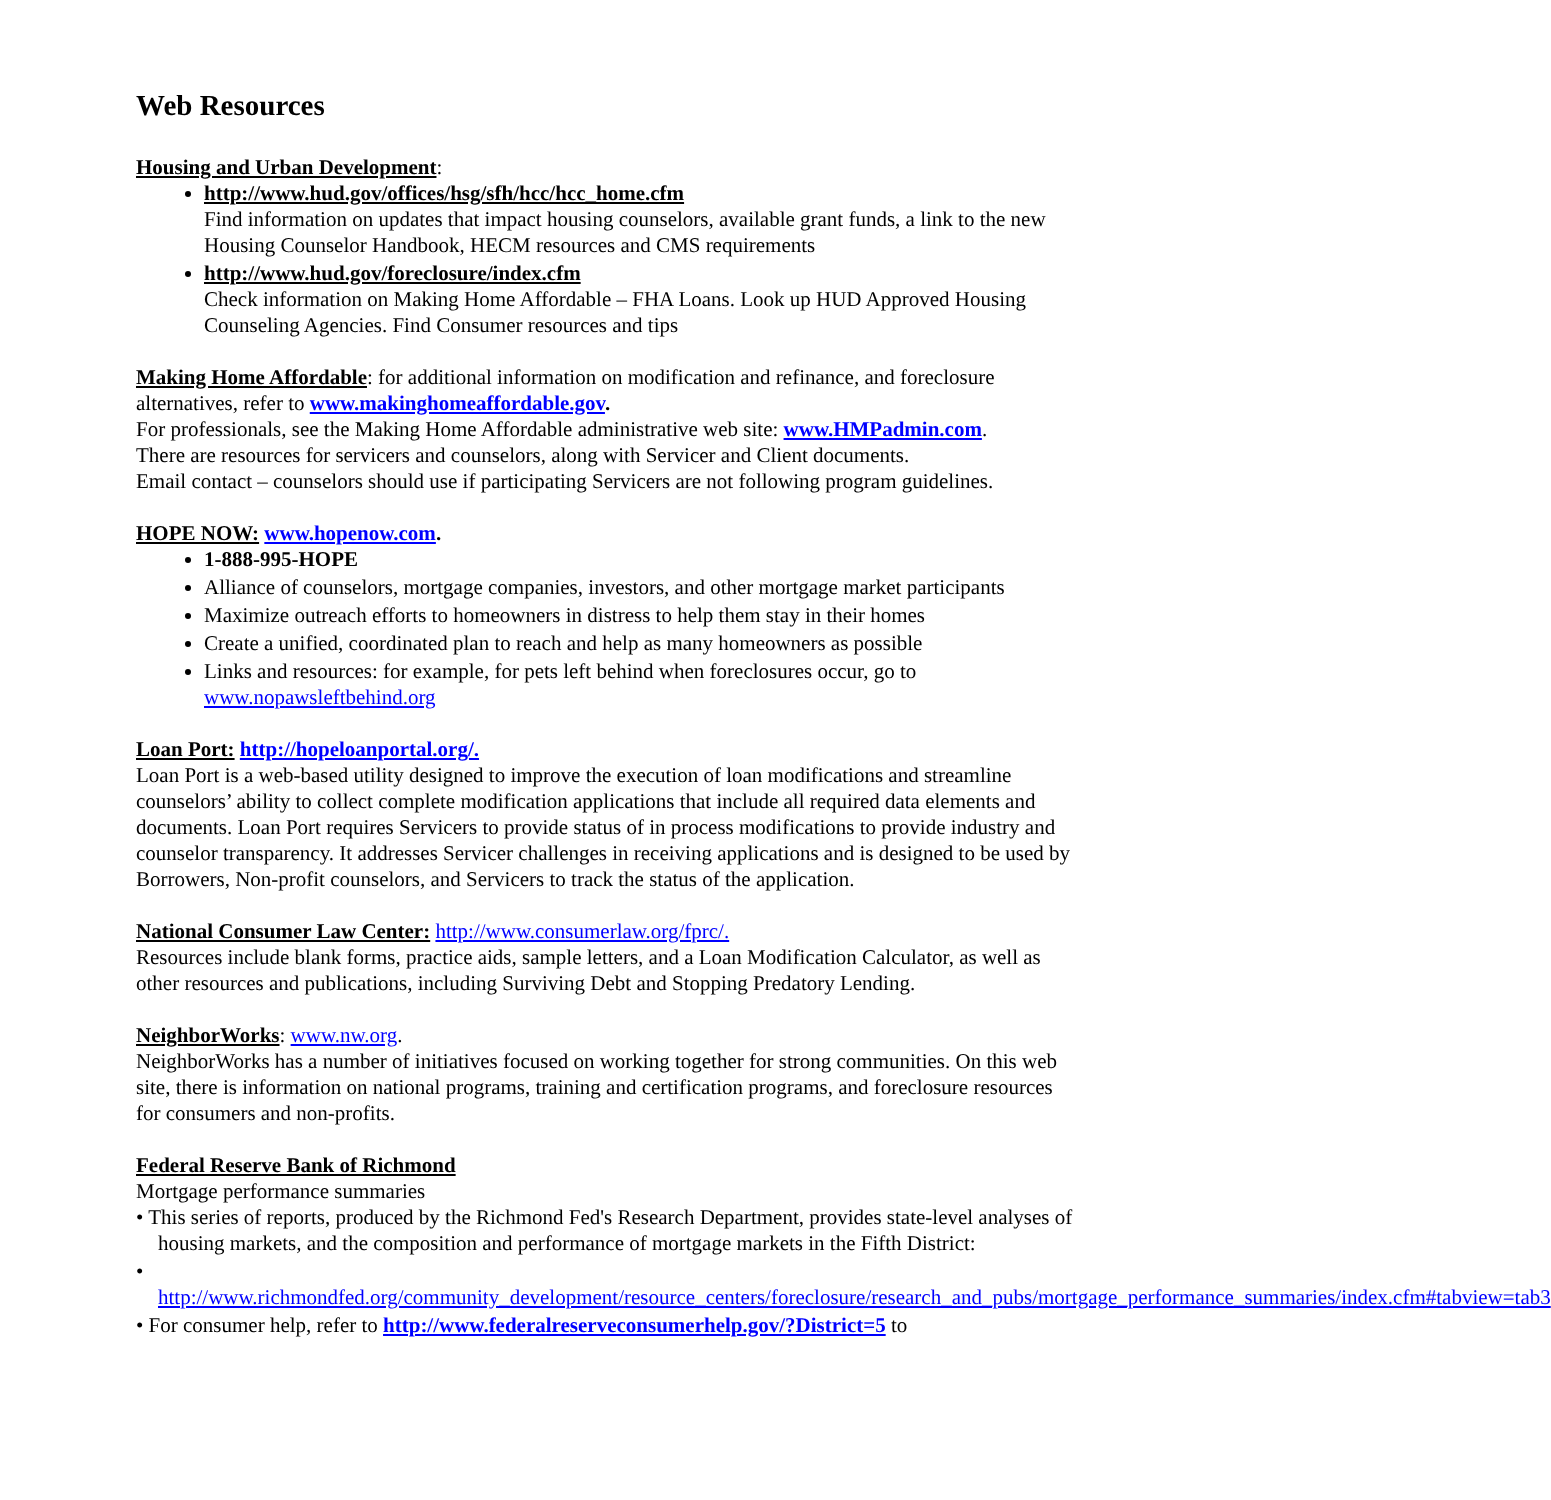Web Resources
Housing and Urban Development
:
http://www.hud.gov/offices/hsg/sfh/hcc/hcc_home.cfm
Find information on updates that impact housing counselors, available grant funds, a link to the new Housing Counselor Handbook, HECM resources and CMS requirements
http://www.hud.gov/foreclosure/index.cfm
Check information on Making Home Affordable – FHA Loans. Look up HUD Approved Housing Counseling Agencies. Find Consumer resources and tips
Making Home Affordable
: for additional information on modification and refinance, and foreclosure alternatives, refer to www.makinghomeaffordable.gov.
For professionals, see the Making Home Affordable administrative web site: www.HMPadmin.com.
There are resources for servicers and counselors, along with Servicer and Client documents.
Email contact – counselors should use if participating Servicers are not following program guidelines.
HOPE NOW:
www.hopenow.com.
1-888-995-HOPE
Alliance of counselors, mortgage companies, investors, and other mortgage market participants
Maximize outreach efforts to homeowners in distress to help them stay in their homes
Create a unified, coordinated plan to reach and help as many homeowners as possible
Links and resources: for example, for pets left behind when foreclosures occur, go to www.nopawsleftbehind.org
Loan Port:
http://hopeloanportal.org/.
Loan Port is a web-based utility designed to improve the execution of loan modifications and streamline counselors’ ability to collect complete modification applications that include all required data elements and documents. Loan Port requires Servicers to provide status of in process modifications to provide industry and counselor transparency. It addresses Servicer challenges in receiving applications and is designed to be used by Borrowers, Non-profit counselors, and Servicers to track the status of the application.
National Consumer Law Center:
http://www.consumerlaw.org/fprc/.
Resources include blank forms, practice aids, sample letters, and a Loan Modification Calculator, as well as other resources and publications, including Surviving Debt and Stopping Predatory Lending.
NeighborWorks
: www.nw.org.
NeighborWorks has a number of initiatives focused on working together for strong communities. On this web site, there is information on national programs, training and certification programs, and foreclosure resources for consumers and non-profits.
Federal Reserve Bank of Richmond
Mortgage performance summaries
• This series of reports, produced by the Richmond Fed's Research Department, provides state-level analyses of housing markets, and the composition and performance of mortgage markets in the Fifth District:
• http://www.richmondfed.org/community_development/resource_centers/foreclosure/research_and_pubs/mortgage_performance_summaries/index.cfm#tabview=tab3
• For consumer help, refer to http://www.federalreserveconsumerhelp.gov/?District=5 to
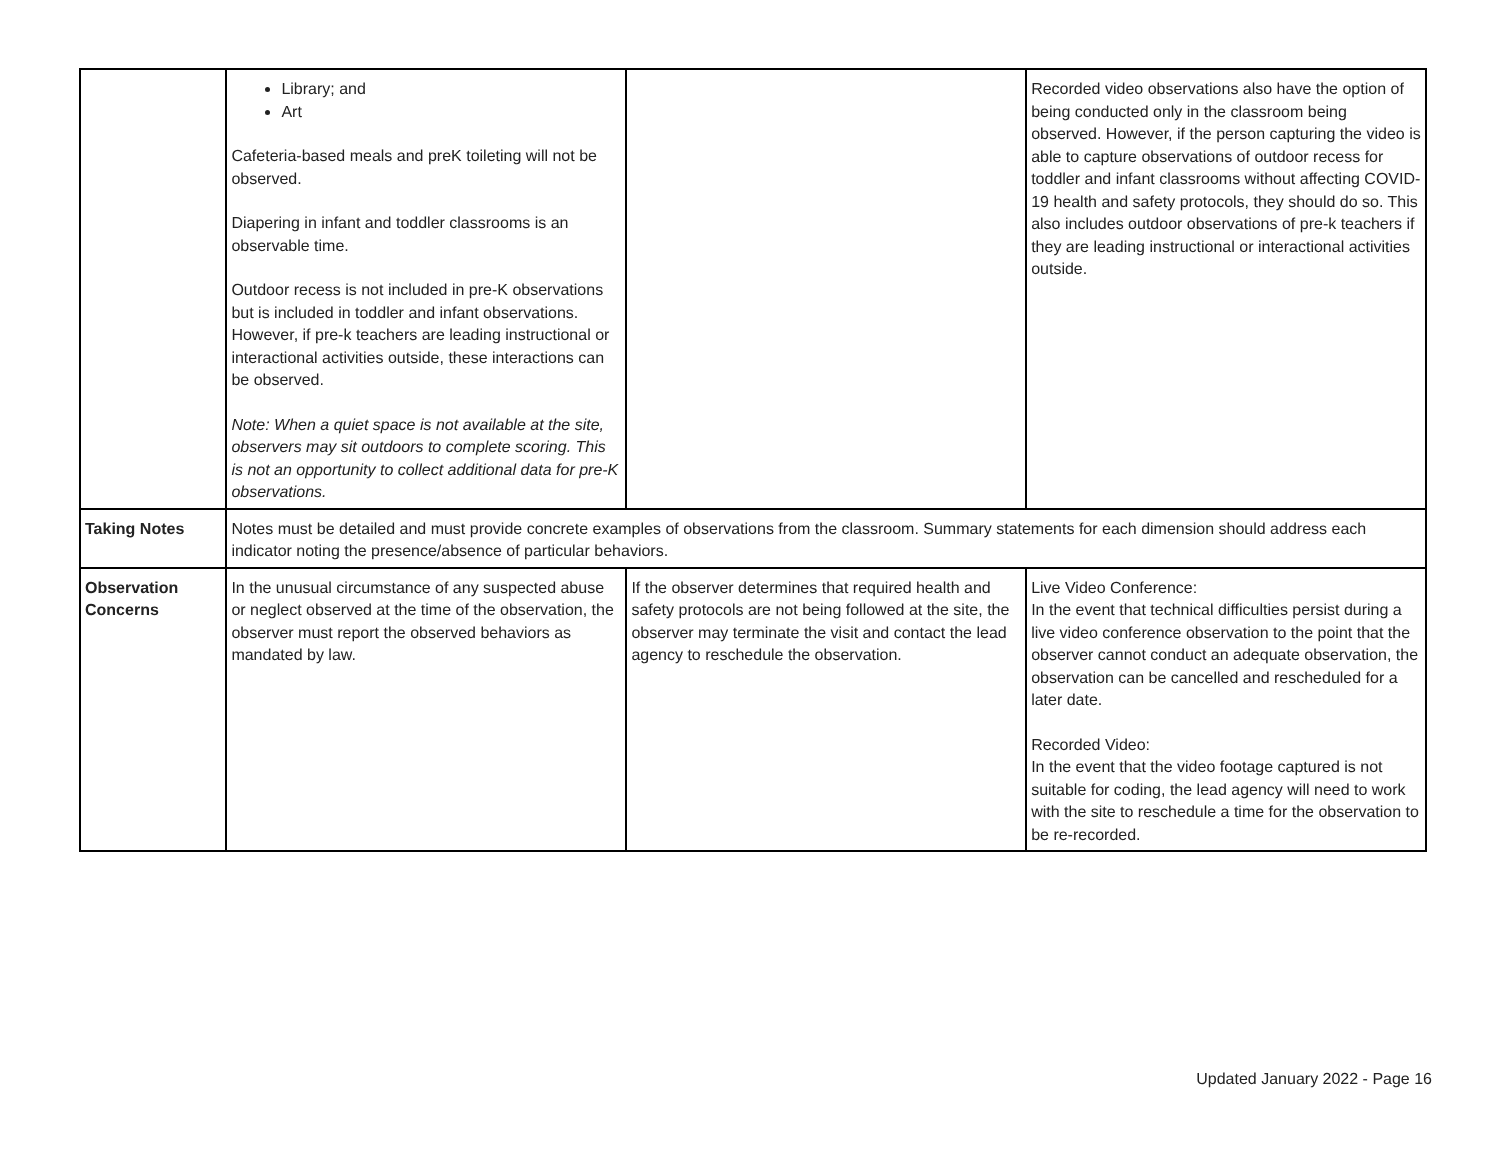| | Library; and Art Cafeteria-based meals and preK toileting will not be observed. Diapering in infant and toddler classrooms is an observable time. Outdoor recess is not included in pre-K observations but is included in toddler and infant observations. However, if pre-k teachers are leading instructional or interactional activities outside, these interactions can be observed. Note: When a quiet space is not available at the site, observers may sit outdoors to complete scoring. This is not an opportunity to collect additional data for pre-K observations. | | Recorded video observations also have the option of being conducted only in the classroom being observed. However, if the person capturing the video is able to capture observations of outdoor recess for toddler and infant classrooms without affecting COVID-19 health and safety protocols, they should do so. This also includes outdoor observations of pre-k teachers if they are leading instructional or interactional activities outside. |
| Taking Notes | Notes must be detailed and must provide concrete examples of observations from the classroom. Summary statements for each dimension should address each indicator noting the presence/absence of particular behaviors. | | |
| Observation Concerns | In the unusual circumstance of any suspected abuse or neglect observed at the time of the observation, the observer must report the observed behaviors as mandated by law. | If the observer determines that required health and safety protocols are not being followed at the site, the observer may terminate the visit and contact the lead agency to reschedule the observation. | Live Video Conference: In the event that technical difficulties persist during a live video conference observation to the point that the observer cannot conduct an adequate observation, the observation can be cancelled and rescheduled for a later date. Recorded Video: In the event that the video footage captured is not suitable for coding, the lead agency will need to work with the site to reschedule a time for the observation to be re-recorded. |
Updated January 2022 - Page 16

■ ■ ■ ■

## Assignment
Search the material for the string "homeowners" and return each line that has it.

## Your solution
Maximize outreach efforts to homeowners in distress to help them stay in their homes
Create a unified, coordinated plan to reach and help as many homeowners as possible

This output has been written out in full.